# PROBLEMS TO SOLVE:
1. According to the shovel text, what happens to a paused shovel when the server restarts?
2. From the shovel text, return the passage word for word, starting at the words "How It Works" and stopping after "POSTed to dest-uri.".

Other Features

Shovel

Shovels move messages from a source to one or more destinations. They are useful for bridging brokers, forwarding messages to HTTP endpoints, or moving messages between queues.

How It Works

Each shovel runs as an independent fiber owned by its vhost. When started, it opens an AMQP connection to the source URI and a connection (or HTTP client) to the destination URI:

  1. Source setup. If src-queue is set, the shovel consumes directly from that queue. If only src-exchange (and optionally src-exchange-key) is set, the shovel declares an anonymous, exclusive queue, binds it to that exchange, and consumes from the anonymous queue. The source channel uses src-prefetch-count for backpressure.
  2. Pull loop. Messages from the source consumer are pushed one by one to the destination’s push method. For AMQP destinations this becomes basic.publish to dest-exchange with dest-exchange-key (or to the default exchange when dest-queue is set). For HTTP destinations, the message body is POSTed to dest-uri.
  3. Acknowledgment. Source acks are gated by the configured ack-mode (see Acknowledgment Modes).
  4. Lifecycle. A state machine moves the shovel between starting, running, paused, error, stopped, and terminated (see Shovel States). Errors trigger an exponential-backoff reconnect; pause is persisted to disk so a paused shovel stays paused across server restarts.

# RAW DATA:
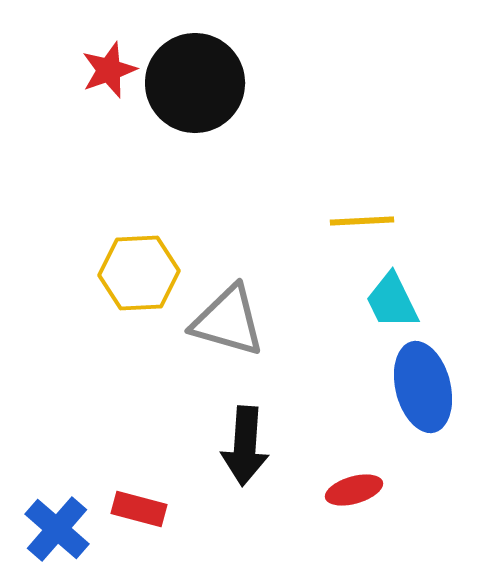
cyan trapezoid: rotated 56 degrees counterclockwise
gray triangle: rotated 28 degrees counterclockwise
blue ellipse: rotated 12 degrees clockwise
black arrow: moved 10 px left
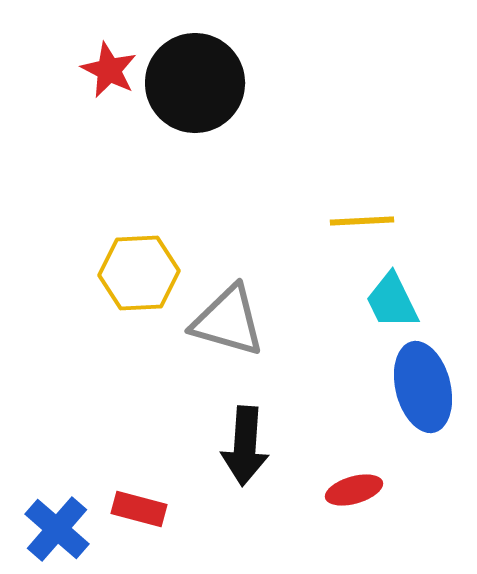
red star: rotated 26 degrees counterclockwise
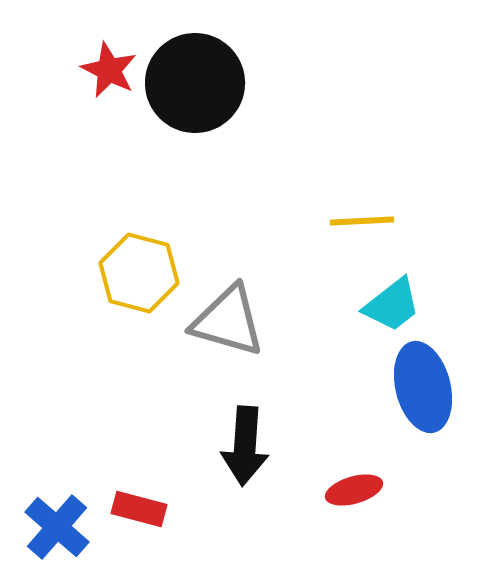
yellow hexagon: rotated 18 degrees clockwise
cyan trapezoid: moved 4 px down; rotated 102 degrees counterclockwise
blue cross: moved 2 px up
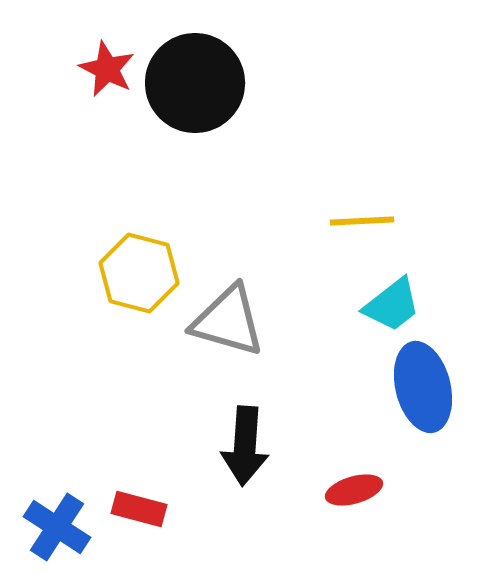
red star: moved 2 px left, 1 px up
blue cross: rotated 8 degrees counterclockwise
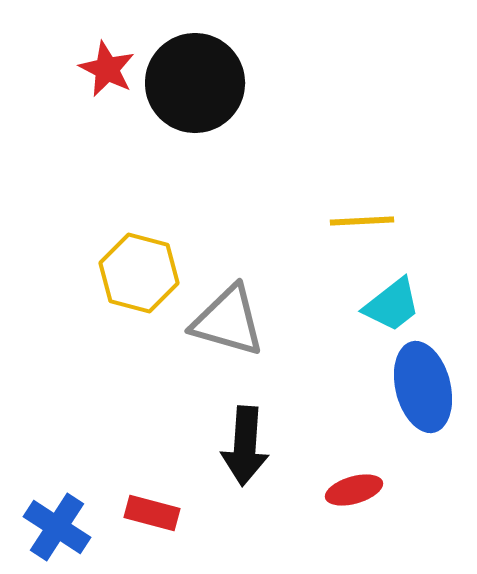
red rectangle: moved 13 px right, 4 px down
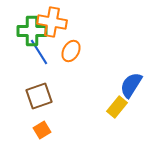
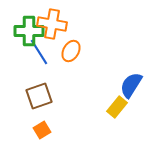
orange cross: moved 2 px down
green cross: moved 3 px left
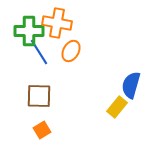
orange cross: moved 5 px right, 1 px up
blue semicircle: rotated 16 degrees counterclockwise
brown square: rotated 20 degrees clockwise
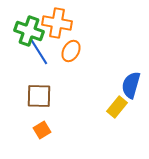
green cross: rotated 20 degrees clockwise
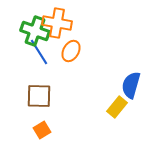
green cross: moved 6 px right
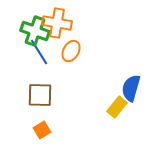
blue semicircle: moved 3 px down
brown square: moved 1 px right, 1 px up
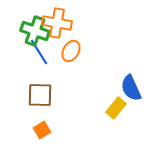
blue semicircle: rotated 40 degrees counterclockwise
yellow rectangle: moved 1 px left, 1 px down
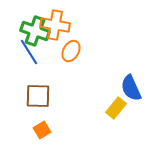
orange cross: moved 2 px left, 2 px down
blue line: moved 10 px left
brown square: moved 2 px left, 1 px down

# SOLUTIONS FOR EACH TASK:
1. It stays paused, because pause is persisted to disk.

2.
How It Works

Each shovel runs as an independent fiber owned by its vhost. When started, it opens an AMQP connection to the source URI and a connection (or HTTP client) to the destination URI:

  1. Source setup. If src-queue is set, the shovel consumes directly from that queue. If only src-exchange (and optionally src-exchange-key) is set, the shovel declares an anonymous, exclusive queue, binds it to that exchange, and consumes from the anonymous queue. The source channel uses src-prefetch-count for backpressure.
  2. Pull loop. Messages from the source consumer are pushed one by one to the destination’s push method. For AMQP destinations this becomes basic.publish to dest-exchange with dest-exchange-key (or to the default exchange when dest-queue is set). For HTTP destinations, the message body is POSTed to dest-uri.